Osteuropas Vogel-Strauß-Politik im Umgang mit HIV

CARDIFF, KALIFORNIEN – Etwa 90% der geschätzten 1,5 Millionen HIV-Infizierten in Mittel- und Osteuropa leben in Russland und in der Ukraine. Als ich diese Länder unlängst besuchte, waren trotz wiederholter Anfragen weder Politiker noch Vertreter des Gesundheitswesens zu einem Treffen mit mir bereit. Alle Anrufe, Faxe oder E-Mails, die ich nach meiner Rückkehr geschickt habe, sind unbeantwortet geblieben.

In beiden Ländern breiten sich die Epidemien vor allem unter injizierenden Drogenkonsumenten (IDU) aus, die Nadeln und Spritzen teilen – die wirksamste Weise HIV zu übertragen. Dennoch existieren bewährte Methoden, um die Ausbreitung von HIV unter injizierenden Drogenkonsumenten zu verlangsamen.

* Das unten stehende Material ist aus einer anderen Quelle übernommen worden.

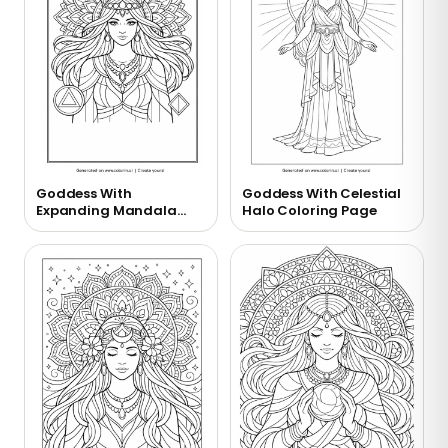
Goddess With
Goddess With Celestial
Expanding Mandala
Halo Coloring Page
Coloring Page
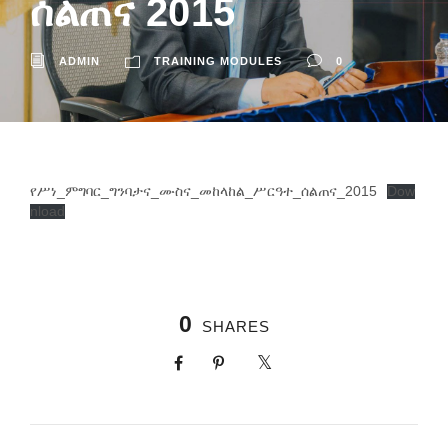
ሰልጠና 2015
ADMIN
TRAINING MODULES
0
የሥነ_ምግባር_ግንባታና_ሙስና_መከላከል_ሥርዓተ_ሰልጠና_2015
Dow
nload
0
SHARES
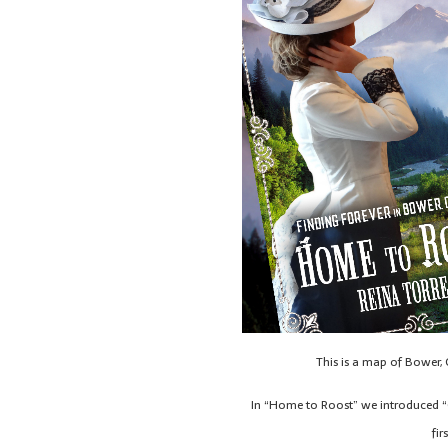
This is a map of Bower,
In “Home to Roost” we introduced “Q
fir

Wenn IDUs Heroin oder verwandte Opioide injizieren – wie es vorrangig in Osteuropa der Fall ist – kann die Einrichtung von opioidgestützten Substitutionsprogrammen mit Methadon oder Buprenorphin die HIV-Übertragung enorm verlangsamen. Der Erfolg solcher Programme hängt auch davon ab, an geeigneten Standorten Stellen einzurichten, an denen Nadeln/Spritzen getauscht werden können, um zum einen steriles Besteck zur Verfügung und zu stellen und zum anderen Konsumenten in das Gesundheitssystem einzubeziehen. Als dritte Säule sind injizierende Drogenkonsumenten auf Beratung angewiesen.